The inflation rate in Canada was 2.9% in 2011, 1.5% in 2012, and it currently stands at less than 1%.

Across the board, wages and benefits account for about 80% of the City’s budget operating expenditures (not including capital expenditures).

Fire and police want parity with big cities

According to Cormack , the IAFF and the NPA are not in a hurry to negotiate with the city because those unions first want to establish increases with their bargaining units in Vancouver and then use that as a benchmark in negotiating with the City of Nelson.

In the past, the City has resisted offering their police and fire staff the same wages as in the large urban centres, according to Cormack. Bargaining with those unions is complicated because fire and police are deemed essential services and if a local agreement is not reached it must go to arbitration, as it did in Nelson with the IAFF last time round.

“Almost all municipalities have contract language that says they will agree to the same wages (for the IAFF) as Vancouver,” says Cormack. “We are one of the only local governments that do not have that language and that is why we went to arbitration last time around. They wanted us to agree to transition to the same wage schedule that the Lower Mainland has.

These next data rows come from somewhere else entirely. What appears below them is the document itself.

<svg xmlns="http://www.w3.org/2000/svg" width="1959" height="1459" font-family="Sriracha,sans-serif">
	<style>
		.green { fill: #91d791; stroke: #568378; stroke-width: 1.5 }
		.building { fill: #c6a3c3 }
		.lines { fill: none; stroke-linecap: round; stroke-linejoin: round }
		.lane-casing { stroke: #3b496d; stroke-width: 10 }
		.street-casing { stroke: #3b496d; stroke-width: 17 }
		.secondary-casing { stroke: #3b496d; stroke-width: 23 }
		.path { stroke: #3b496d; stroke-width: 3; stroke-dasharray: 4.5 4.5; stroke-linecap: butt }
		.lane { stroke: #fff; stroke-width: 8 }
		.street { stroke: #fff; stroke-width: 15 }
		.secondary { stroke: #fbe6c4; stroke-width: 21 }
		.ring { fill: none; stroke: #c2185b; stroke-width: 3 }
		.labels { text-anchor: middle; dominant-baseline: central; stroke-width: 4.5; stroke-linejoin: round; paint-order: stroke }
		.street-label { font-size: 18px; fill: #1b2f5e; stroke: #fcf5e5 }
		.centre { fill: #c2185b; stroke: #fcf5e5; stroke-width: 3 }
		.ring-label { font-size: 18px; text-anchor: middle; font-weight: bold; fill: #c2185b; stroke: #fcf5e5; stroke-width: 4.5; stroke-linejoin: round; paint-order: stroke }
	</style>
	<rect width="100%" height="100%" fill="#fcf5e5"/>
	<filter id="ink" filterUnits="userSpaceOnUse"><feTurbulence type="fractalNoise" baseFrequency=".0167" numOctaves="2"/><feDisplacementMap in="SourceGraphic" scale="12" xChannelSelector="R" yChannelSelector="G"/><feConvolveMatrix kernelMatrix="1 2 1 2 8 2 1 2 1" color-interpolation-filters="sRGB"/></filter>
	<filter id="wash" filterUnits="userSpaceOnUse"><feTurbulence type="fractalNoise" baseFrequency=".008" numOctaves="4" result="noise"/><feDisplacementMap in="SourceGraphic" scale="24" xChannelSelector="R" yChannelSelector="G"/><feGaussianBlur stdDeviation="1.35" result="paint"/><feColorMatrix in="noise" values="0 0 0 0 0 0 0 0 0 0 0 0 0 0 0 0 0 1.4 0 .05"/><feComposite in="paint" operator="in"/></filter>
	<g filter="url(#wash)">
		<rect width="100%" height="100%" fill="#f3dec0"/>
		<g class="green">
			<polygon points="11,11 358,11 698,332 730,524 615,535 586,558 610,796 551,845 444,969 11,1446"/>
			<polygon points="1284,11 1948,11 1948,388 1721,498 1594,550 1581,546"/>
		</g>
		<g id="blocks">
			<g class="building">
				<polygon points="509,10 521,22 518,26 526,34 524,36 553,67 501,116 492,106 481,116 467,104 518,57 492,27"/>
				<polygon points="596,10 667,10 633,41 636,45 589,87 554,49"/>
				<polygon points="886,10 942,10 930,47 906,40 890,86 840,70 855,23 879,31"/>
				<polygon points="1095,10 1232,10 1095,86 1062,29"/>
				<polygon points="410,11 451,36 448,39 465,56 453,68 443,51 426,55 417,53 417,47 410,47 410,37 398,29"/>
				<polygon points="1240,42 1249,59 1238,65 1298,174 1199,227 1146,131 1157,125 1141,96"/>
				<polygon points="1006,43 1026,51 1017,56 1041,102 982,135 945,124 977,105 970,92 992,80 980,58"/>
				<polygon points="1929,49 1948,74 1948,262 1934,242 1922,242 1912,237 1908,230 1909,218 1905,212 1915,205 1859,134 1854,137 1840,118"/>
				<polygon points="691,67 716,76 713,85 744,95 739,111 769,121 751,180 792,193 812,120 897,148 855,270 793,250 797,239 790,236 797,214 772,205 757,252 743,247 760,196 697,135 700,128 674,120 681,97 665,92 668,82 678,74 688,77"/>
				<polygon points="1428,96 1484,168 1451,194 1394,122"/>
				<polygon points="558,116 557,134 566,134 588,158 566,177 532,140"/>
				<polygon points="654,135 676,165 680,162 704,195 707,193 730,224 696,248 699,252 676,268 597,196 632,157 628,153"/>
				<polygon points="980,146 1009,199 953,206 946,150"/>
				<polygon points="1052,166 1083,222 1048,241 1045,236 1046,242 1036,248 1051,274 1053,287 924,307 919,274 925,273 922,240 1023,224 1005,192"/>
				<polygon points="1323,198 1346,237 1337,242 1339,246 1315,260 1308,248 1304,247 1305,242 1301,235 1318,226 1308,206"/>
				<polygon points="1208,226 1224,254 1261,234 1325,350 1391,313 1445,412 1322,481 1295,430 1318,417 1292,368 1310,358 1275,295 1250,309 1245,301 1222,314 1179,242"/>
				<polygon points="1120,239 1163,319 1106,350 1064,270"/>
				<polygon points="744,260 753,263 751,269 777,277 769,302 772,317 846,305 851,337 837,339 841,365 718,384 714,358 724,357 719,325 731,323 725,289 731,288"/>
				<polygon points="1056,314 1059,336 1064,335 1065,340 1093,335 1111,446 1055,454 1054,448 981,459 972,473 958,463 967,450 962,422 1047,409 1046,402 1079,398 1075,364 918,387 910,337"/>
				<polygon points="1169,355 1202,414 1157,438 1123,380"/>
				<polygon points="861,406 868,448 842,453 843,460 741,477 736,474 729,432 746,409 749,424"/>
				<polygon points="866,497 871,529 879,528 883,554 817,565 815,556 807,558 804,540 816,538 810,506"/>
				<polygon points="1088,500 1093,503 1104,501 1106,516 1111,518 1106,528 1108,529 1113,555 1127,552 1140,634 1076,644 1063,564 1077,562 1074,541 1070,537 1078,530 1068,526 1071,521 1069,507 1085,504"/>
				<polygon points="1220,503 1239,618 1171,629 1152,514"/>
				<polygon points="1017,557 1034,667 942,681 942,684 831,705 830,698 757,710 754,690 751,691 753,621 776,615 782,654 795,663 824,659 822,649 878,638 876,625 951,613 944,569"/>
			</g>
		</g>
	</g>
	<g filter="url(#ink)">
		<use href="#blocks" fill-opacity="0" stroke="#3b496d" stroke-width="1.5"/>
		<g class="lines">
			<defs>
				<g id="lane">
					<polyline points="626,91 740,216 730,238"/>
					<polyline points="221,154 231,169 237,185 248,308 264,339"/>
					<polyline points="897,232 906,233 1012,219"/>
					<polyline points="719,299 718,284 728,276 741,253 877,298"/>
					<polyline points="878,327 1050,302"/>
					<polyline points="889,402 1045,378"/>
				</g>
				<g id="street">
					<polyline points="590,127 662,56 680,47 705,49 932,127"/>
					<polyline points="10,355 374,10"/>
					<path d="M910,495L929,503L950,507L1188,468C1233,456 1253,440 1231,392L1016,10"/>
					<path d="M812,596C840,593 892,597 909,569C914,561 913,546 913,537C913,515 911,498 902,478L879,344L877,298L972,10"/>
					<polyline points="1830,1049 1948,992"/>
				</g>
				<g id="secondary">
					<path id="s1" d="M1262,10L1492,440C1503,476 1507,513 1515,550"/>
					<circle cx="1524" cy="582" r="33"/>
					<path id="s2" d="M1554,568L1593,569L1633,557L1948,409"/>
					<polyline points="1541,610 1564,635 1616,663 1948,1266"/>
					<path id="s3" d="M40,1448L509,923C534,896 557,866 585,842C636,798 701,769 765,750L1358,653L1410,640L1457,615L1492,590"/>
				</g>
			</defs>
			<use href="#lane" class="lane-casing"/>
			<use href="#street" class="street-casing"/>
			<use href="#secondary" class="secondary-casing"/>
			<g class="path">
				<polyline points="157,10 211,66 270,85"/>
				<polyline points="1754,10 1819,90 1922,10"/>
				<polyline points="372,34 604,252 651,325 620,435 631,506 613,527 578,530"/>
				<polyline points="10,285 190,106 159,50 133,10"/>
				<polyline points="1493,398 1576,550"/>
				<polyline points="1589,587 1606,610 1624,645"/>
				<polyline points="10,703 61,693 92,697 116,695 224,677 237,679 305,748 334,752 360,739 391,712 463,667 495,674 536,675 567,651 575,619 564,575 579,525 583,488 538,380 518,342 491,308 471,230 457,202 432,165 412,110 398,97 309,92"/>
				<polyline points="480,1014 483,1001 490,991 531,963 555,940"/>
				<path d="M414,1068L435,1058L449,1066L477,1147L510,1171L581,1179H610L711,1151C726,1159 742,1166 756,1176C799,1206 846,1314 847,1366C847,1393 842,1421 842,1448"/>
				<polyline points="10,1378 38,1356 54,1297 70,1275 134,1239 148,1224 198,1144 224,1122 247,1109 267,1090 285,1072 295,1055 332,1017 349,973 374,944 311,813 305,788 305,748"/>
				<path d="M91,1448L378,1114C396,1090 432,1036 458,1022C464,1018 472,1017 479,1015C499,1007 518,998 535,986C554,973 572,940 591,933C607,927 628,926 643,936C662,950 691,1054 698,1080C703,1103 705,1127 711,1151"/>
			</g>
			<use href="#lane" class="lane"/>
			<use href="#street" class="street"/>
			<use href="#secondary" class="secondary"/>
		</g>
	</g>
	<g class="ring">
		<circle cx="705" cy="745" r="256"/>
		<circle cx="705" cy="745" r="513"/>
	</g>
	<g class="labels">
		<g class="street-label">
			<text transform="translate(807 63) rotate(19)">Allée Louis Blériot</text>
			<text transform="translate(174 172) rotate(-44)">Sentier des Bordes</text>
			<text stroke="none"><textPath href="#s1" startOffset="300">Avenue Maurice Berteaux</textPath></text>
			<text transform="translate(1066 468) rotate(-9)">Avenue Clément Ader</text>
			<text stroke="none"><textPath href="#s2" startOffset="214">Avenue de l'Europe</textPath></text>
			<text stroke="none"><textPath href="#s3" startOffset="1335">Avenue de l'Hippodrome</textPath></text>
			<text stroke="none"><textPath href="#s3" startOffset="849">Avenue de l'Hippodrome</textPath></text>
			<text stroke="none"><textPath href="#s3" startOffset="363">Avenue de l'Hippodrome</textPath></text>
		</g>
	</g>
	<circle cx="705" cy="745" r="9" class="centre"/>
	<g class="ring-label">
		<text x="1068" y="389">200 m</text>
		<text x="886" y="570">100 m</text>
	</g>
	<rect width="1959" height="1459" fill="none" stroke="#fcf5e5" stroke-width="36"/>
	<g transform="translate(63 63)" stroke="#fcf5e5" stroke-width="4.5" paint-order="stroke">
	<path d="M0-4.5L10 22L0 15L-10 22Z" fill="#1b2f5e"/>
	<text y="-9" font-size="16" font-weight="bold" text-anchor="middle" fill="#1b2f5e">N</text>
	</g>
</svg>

“Both unions (police and fire) have pushed the Vancouver wage proposal and council has resisted that. We will bargain locally and under the same expectations as the other unions that we bargain with. Then we can say, ‘here is what our other unions have settled at,’ and we will propose the same things to the police and fire unions.”

Police services account for about 20% of the City’s general budget expenditures, and fire services about 9%.